This program applies machine learning techniques to predict heart disease based on patient data. It analyzes key health metrics, balances the dataset for fair model training, and selects the most accurate prediction model. The system also provides interactive visualizations to highlight important factors influencing heart disease risk, making it valuable for both medical professionals and data scientists.
Key Applications:
✅ Medical Diagnosis Assistance – Helps doctors analyze heart disease risk based on patient data, can serve as an educational tool for medical students. ✅ Healthcare Research – Identifies trends and important health indicators.
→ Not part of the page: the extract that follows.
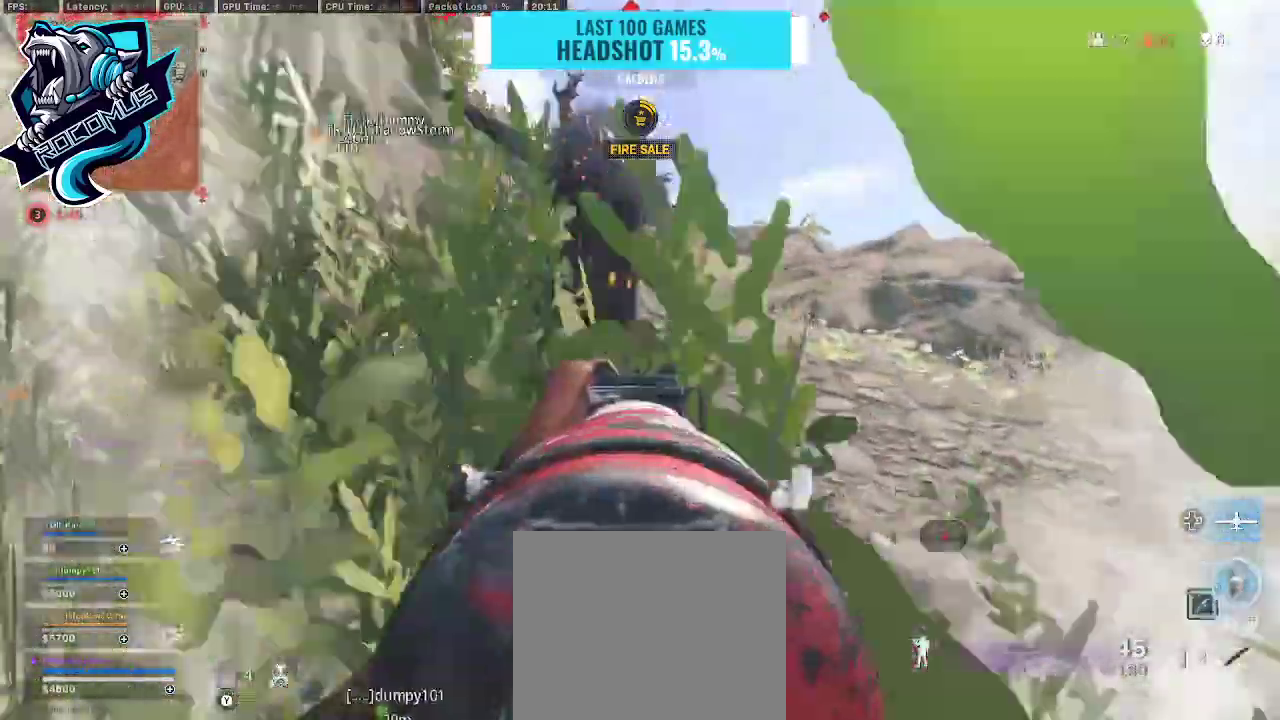
{"buttons": ["L1", "R1"], "left_stick": "down-right", "right_stick": "center", "events": [[133, "left_stick", "down-left"], [133, "right_stick", "up-left"], [233, "left_stick", "down"], [233, "right_stick", "up"], [333, "right_stick", "up-right"], [467, "left_stick", "down-right"], [467, "right_stick", "center"]]}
Handles imbalanced datasets (if there are more healthy patients than diseased patients) using oversampling (SMOTE) or undersampling to ensure fair training.
✅ Machine Learning Models
Trains multiple models, including:
Logistic Regression – A simple yet effective statistical model for classification.
Random Forest – Uses multiple decision trees to improve accuracy.
Support Vector Machines (SVM) – Helps classify heart disease presence based on medical indicators.
XGBoost – An advanced boosting algorithm known for high accuracy in medical predictions.
Compares model performance using accuracy, precision, recall, F1-score, and AUC-ROC curves to select the best one.
✅ Hyperparameter Tuning & Model Optimization
Uses GridSearchCV or RandomizedSearchCV to find the best model parameters.
Ensures the chosen model achieves optimal accuracy without overfitting.
✅ Feature Importance Analysis
Identifies key factors (e.g., cholesterol, blood pressure, age) that contribute most to heart disease risk.
Uses techniques like SHAP values to explain model decisions.
✅ Data Visualization & Insights
Generates heatmaps, histograms, box plots, and correlation matrices to explore relationships between features.
ROC & Precision-Recall curves help evaluate model effectiveness.
✅ Deployment & User Interaction
Can be integrated into a Flask or FastAPI web app for real-time predictions.
Supports interactive dashboards (using Dash or Streamlit) to visualize patient data and prediction results.
Languages & Libraries Used
Python – Core programming language.
Pandas & NumPy – Data cleaning, manipulation, and numerical analysis.
Scikit-Learn – Machine learning model training and evaluation.
XGBoost – Advanced gradient boosting for better accuracy.
Matplotlib & Seaborn – Visualization of trends and patterns.
SHAP – Explains model predictions by showing feature importance.
SMOTE (Imbalanced-learn) – Handles class imbalances for fair model training.
Flask / FastAPI – Enables model deployment as a web application.
Dash / Streamlit – Creates interactive dashboards for real-time predictions.